> _Exercise goal_:
In the records below, find the line that contains "films en series." and the line that contains "Gerelateerde producten". Set down exactly those lines and every line between them, and nothing more.

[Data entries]
========================================

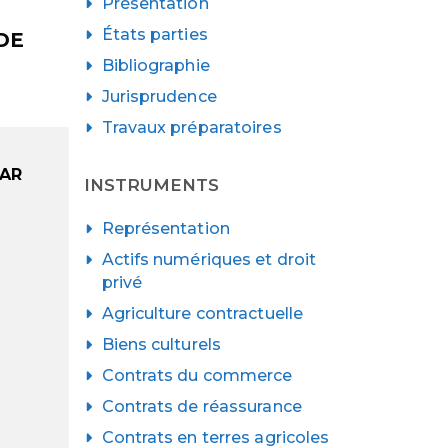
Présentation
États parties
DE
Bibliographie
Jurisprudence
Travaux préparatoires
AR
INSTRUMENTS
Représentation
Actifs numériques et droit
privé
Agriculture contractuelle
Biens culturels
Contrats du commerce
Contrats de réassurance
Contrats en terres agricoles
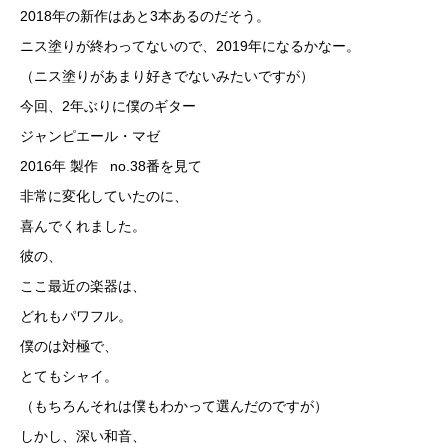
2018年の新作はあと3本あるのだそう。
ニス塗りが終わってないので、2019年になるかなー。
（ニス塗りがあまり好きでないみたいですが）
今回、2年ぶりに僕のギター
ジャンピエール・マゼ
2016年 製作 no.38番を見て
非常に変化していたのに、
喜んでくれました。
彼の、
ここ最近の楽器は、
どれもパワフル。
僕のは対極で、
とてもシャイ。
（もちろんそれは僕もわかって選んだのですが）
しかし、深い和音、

========================================

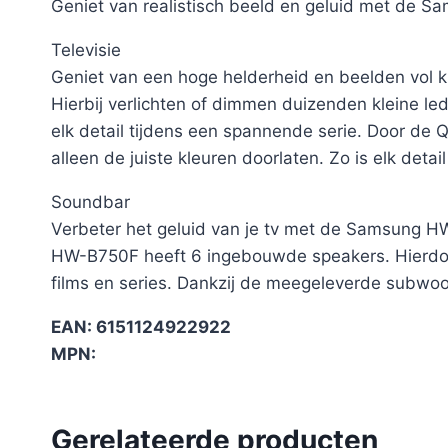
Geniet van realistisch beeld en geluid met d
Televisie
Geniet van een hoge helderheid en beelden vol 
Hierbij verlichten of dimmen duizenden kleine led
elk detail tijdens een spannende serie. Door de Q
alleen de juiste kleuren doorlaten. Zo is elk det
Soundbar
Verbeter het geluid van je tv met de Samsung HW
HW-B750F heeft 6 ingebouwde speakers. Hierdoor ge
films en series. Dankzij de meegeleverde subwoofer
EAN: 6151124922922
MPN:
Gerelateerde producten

========================================

> _Expected answer_:
films en series. Dankzij de meegeleverde subwoofer
EAN: 6151124922922
MPN:
Gerelateerde producten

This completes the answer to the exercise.